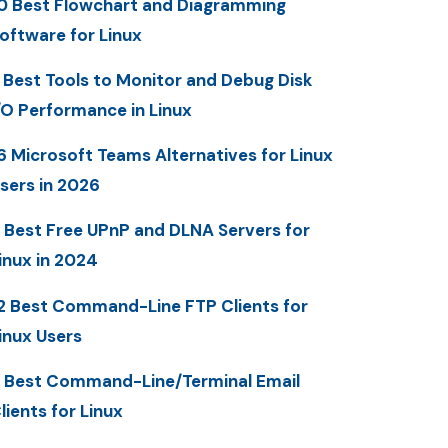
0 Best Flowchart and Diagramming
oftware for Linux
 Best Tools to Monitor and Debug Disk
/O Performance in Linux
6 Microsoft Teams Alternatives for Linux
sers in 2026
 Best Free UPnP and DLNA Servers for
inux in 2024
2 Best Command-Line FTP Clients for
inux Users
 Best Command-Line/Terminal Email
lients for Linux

···

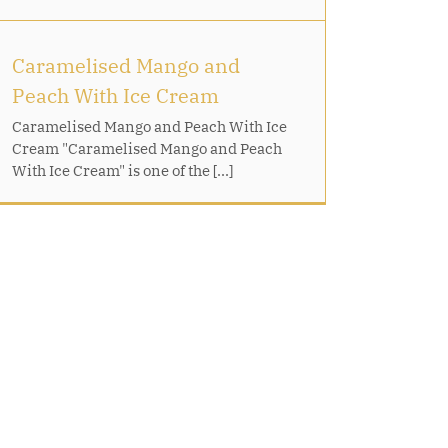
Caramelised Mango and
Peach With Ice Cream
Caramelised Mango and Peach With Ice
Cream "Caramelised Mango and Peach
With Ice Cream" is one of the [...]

···

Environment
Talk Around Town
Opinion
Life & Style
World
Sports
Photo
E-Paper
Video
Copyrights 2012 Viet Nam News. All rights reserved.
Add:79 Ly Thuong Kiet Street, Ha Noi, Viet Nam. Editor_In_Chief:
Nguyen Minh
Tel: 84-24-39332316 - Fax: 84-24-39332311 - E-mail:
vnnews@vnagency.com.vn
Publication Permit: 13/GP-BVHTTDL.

···

From the data above, output exactly the lines between the one containing "Talk Around Town" and the one containing "Publication Permit: 13/GP-BVHTTDL.", counting both of them.

Result for this task:
Talk Around Town
Opinion
Life & Style
World
Sports
Photo
E-Paper
Video
Copyrights 2012 Viet Nam News. All rights reserved.
Add:79 Ly Thuong Kiet Street, Ha Noi, Viet Nam. Editor_In_Chief:
Nguyen Minh
Tel: 84-24-39332316 - Fax: 84-24-39332311 - E-mail:
vnnews@vnagency.com.vn
Publication Permit: 13/GP-BVHTTDL.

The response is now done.